# Airline delays

In [None]:
from bokeh.io import output_notebook
from bokeh.models import ColumnDataSource, HoverTool
from bokeh.palettes import RdYlGn8
from bokeh.plotting import figure, show
import numpy as np
import pandas as pd

output_notebook()

## Airport delays

The original data set contains the total number of arriving flights separated by airline and airport along with the number late arriving flights for each monght from 2003 to late 2015.

In [None]:
flights = pd.read_csv('airline_delay_causes.csv.gz',
                      parse_dates={'period': [0,1]},
                      usecols=['year', ' month', 'airport', 'carrier', 'arr_flights', 'arr_del15'],
                     dtype={'arr_del15':float})

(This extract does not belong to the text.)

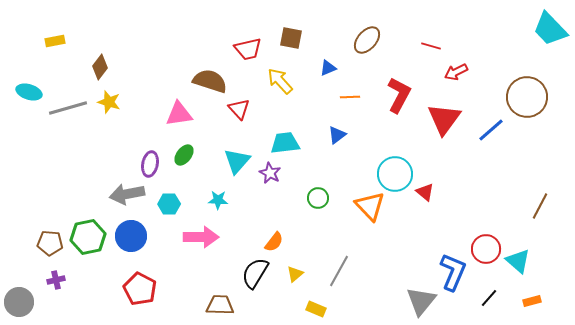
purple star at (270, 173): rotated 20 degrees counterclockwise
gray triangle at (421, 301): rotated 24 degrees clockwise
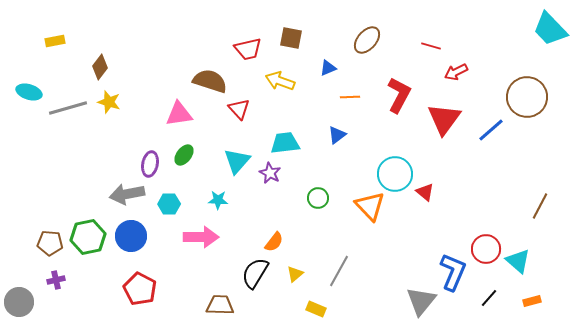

flights = flights.groupby(['airport', 'period']).sum()

In [None]:
idx = pd.IndexSlice
flights.loc[idx['PIT', '2008':'2008'], :]

Compute percentage of delayed flights.

In [None]:
flights['late_pct'] = flights.arr_del15 / flights.arr_flights * 100
flights['color'] = pd.qcut(flights.late_pct, q=8, labels=RdYlGn8)
flights['size'] = pd.cut(flights.arr_flights, bins=[0, 500, 5000, 50000], labels=[5,10,15])

## ColumnDataSource

### State borders

Only include airports in the the lower 48 states

In [None]:
from bokeh.sampledata.us_states import data as states

states = pd.DataFrame(states).T
states.drop(["AK", "HI"], inplace=True)

In [None]:
max_lon = max(states.lons.apply(max))
min_lon = min(states.lons.apply(min))

In [None]:
states_source = ColumnDataSource(states)

### Airport locations

Add latitude and longitude positions of airports.

In [None]:
airports = pd.read_csv('airports.csv', usecols=['country', 'iata/faa', 'latitude', 'longitude', 'name'])
airports = airports[(airports.longitude < max_lon) &
                    (airports.longitude > min_lon) &
                    (airports.country=='United States')]
airports.rename(columns={'iata/faa': 'airport'}, inplace=True)
airports.set_index('airport', inplace=True)

<big><big><b><font color='green'>Choose a month to plot</font></b></big>
<br><br>
Between June 2003 and Novemeber 2015</big>

In [None]:
month = pd.Timestamp('YYYY-MM-01')

Filter by year and month.

In [None]:
delays = airports.join(flights.xs(month, level='period')).dropna()

delays_source = ColumnDataSource(delays)

## Plot

* `size`: total number of flights
* `color`: Green-yellow-orange-red, increasing percentage of late flights.

In [None]:
hover = HoverTool(names=['delays'])
hover.tooltips = [
    ("Name", "@name"),
    ("Airport Code", "@airport"),
    ("No. Arrivals", "@arr_flights"),
    ("Pct Delayed", "@late_pct")
]

title = 'US Airport Delays {}'.format(month.strftime("%B %Y"))
p = figure(title=title, tools=[hover,'wheel_zoom', 'pan', 'reset'], 
           plot_width=875, plot_height=540)
p.patches(xs='lons', ys='lats', 
          fill_alpha=0, line_color="#884444", line_width=2, line_alpha=0.3, 
          source=states_source)
p.circle(x='longitude', y='latitude', name='delays',
         size='size', color='color', alpha=0.7, line_color='black', 
         source=delays_source)
p.grid.grid_line_alpha = 0.0
p.xaxis.axis_label = "Longitude (deg)"
p.yaxis.axis_label = "Latitude (deg)"
show(p)